Receiver Operating Characteristic (ROC) curve for edge and CSF thresholds for 5 test subjects. A total of 525 combinations of edge and CSF thresholds (ranging from 0 to 70%) were tested. Shown in light gray are combinations where the classification in the 5 subjects did not change significantly (within 10%). These represent the ranges, 40–50% for the edge threshold and 20–30% for the CSF threshold. Lower values resulted in at least one neuronal component being misclassified as artifact (i.e., having a sensitivity of less than one which we regard as failure), whilst higher values resulted in fewer artifacts being identified (which we regard as a decrease in performance or smaller specificity).
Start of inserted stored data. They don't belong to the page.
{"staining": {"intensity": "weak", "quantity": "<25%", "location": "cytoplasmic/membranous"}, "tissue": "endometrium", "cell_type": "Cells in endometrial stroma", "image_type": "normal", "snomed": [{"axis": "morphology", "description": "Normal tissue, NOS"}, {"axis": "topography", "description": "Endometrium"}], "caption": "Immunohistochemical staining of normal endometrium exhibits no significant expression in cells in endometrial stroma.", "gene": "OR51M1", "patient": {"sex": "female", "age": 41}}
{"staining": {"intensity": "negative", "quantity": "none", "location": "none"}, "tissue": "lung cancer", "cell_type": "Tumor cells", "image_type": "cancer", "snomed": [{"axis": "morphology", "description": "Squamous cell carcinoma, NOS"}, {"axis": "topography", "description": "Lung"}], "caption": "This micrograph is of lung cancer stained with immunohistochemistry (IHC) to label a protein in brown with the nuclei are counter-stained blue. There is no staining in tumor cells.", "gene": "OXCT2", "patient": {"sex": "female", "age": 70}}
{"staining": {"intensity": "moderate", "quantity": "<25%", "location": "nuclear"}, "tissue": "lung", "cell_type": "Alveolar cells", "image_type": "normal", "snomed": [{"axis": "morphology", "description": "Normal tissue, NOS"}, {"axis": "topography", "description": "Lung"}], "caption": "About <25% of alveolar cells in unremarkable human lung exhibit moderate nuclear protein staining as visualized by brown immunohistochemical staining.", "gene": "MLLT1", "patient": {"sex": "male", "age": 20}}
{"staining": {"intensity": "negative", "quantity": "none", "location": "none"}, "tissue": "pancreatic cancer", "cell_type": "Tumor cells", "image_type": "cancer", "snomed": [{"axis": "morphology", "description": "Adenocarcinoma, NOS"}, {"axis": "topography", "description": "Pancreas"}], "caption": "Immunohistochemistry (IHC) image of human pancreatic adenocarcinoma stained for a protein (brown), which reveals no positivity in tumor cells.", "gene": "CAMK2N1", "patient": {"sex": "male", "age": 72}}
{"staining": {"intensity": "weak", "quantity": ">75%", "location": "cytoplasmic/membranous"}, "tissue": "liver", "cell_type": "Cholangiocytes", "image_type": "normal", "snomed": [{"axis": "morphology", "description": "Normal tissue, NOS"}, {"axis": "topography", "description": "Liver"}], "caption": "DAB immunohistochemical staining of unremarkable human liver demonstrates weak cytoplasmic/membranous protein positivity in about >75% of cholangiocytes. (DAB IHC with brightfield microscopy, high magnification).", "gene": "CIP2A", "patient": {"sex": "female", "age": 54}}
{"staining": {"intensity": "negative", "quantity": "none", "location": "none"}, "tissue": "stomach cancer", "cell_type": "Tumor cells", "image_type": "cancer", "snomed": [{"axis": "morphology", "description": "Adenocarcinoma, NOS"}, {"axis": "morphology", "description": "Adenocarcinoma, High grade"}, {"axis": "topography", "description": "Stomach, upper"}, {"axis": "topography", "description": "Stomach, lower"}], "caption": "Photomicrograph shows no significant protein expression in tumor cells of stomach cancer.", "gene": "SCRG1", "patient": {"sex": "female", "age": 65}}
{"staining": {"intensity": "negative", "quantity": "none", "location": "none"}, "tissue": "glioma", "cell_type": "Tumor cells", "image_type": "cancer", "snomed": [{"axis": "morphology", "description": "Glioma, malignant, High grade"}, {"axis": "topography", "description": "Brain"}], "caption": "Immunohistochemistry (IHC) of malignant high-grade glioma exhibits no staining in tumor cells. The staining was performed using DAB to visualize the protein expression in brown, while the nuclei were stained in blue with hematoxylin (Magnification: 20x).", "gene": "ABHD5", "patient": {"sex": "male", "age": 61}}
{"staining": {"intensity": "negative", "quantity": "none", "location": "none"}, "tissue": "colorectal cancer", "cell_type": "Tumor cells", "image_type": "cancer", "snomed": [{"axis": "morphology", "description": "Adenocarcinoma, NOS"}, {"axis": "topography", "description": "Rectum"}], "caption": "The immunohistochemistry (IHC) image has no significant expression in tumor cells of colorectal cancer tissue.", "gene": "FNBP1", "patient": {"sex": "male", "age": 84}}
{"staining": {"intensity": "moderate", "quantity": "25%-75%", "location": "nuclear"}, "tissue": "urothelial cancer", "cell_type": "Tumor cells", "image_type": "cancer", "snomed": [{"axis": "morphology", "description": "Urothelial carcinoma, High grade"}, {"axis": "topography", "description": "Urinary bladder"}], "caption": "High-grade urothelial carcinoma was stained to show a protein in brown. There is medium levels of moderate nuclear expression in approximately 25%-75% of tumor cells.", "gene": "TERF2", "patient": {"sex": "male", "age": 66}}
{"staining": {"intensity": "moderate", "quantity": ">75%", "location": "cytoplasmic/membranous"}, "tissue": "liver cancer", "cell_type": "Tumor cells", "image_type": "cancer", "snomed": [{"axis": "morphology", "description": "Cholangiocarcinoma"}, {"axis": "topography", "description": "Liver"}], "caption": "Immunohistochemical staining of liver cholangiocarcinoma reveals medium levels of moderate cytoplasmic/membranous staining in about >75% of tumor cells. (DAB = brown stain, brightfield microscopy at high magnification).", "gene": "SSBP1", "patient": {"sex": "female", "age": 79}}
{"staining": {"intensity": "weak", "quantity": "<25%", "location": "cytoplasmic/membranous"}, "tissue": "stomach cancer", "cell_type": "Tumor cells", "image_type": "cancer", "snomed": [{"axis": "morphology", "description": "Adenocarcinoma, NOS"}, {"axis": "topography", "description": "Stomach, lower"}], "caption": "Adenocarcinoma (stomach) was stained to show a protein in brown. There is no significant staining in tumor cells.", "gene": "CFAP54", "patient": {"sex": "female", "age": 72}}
To minimize the chance of failure we chose the highest thresholds before a decrease in performance occurs (i.e., well away from the failure condition); 50 and 30% for the edge and CSF thresholds respectively.

Figure A2

A total of 525 combinations for edge and CSF thresholds ranging from 0 to 70% were tested. Each combination represents an edge and CSF threshold, with combination 0 representing 0% edge and CSF threshold and combination 525 representing 70% edge and CSF threshold. Shown on the graph is combination 367, which corresponds to 50% edge threshold and 30% CSF threshold.